- **Extrait**

+++

Hédonisme (Diderot, 1772)
Hédonisme
Hedonê, en grec, veut dire « plaisir ». L’hédonisme est la philosophie qui fait du plaisir le principe et le but de la vie bienheureuse. Epicure puis Lucrèce ont donné à cette philosophie ses lettres de noblesse. Simultanément, ils ont refusé de disqualifier la vie au nom d’un arrière-monde hypothétique.
La mythologie chrétienne, quant à elle, a orienté les choses en sens inverse. La vie aurait sa part maudite irréductible et serait jugée d’emblée hantée par le vice selon une conception pessimiste de la nature humaine. Cette conception prend sa source dans la doctrine du péché originel, rupture du lien de l’homme à Dieu par une transgression de l’interdit divin. La faute des premiers êtres humains est littéralement générique, puisqu’elle se transmet de génération en génération sous la forme d’une propension au mal. La quête du plaisir est présentée comme une manifestation essentielle de cette propension, et culpabilisée, du moins dans l’anthropologie chrétienne.

+++

- **Données brutes**

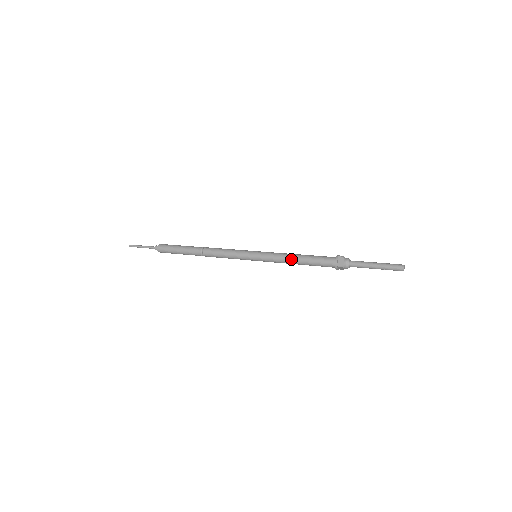
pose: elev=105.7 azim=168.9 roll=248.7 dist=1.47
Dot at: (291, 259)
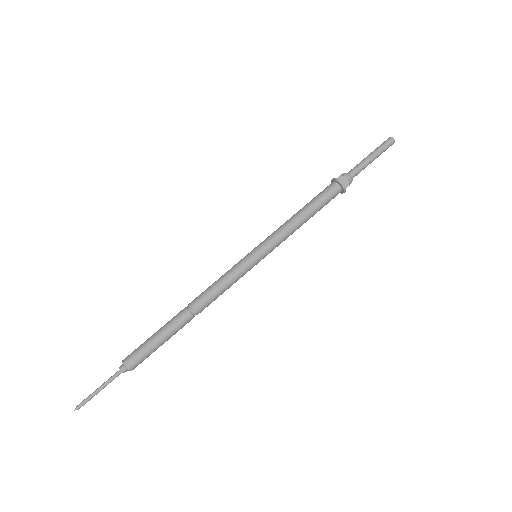
Dot at: (299, 223)
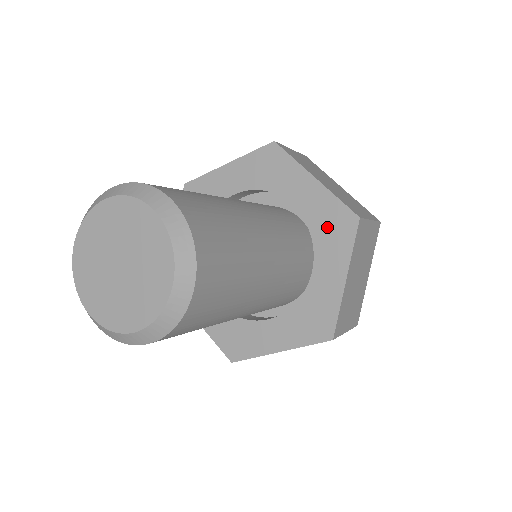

+++

- **Problèmes à résoudre**
1 – D'après l'extrait sur l'hédonisme, dans quelle doctrine la conception pessimiste de la nature humaine prend-elle sa source ?
2 – Prolongez le texte sur l'hédonisme à partir de sa dernière phrase.

- **Liste des réponses**
1 – Elle prend sa source dans la doctrine du péché originel.

2 –
Le retour à l’humanisme antique, dès la Renaissance, renoue avec la sagesse épicurienne. La philosophie des Lumières va prolonger cette réhabilitation. Avec des conséquences politiques et morales décisives. Les normes religieuses codifiées dans les lois vont être remises en question, et une des revendications majeures de la philosophie politique sera d’en émanciper le droit commun. A cet égard, la critique des religions ne vise qu’à les dessaisir de leur pouvoir normatif sur toute la société, non pour le supprimer mais pour le limiter aux personnes qui lui reconnaissent librement un rôle du fait d’un choix personnel. C’est en ce sens que les philosophes en appellent à une redéfinition de la religion comme conviction d’ordre privé, qui ne doit engager que ses fidèles.
Le XVIIIe siècle est l’époque de transposition du droit naturel en un projet émancipateur, qui permet entre autres de refonder la politique sur les droits humains proclamés. La souveraineté populaire est enfin reconnue, ainsi que l’indépendance du pouvoir politique par rapport aux institutions religieuses. Mais c’est aussi le temps d’un certain retour à l’hédonisme épicurien, qui conjugue une éthique naturaliste de la liberté et une réhabilitation des plaisirs, délivrés de toute réprobation pudibonde et de tout moralisme. Là encore, la nature fait référence, redécouverte telle quelle, sans fausse honte ni pudeur inutile, expurgée des culpabilisations religieuses qui insultent la vie.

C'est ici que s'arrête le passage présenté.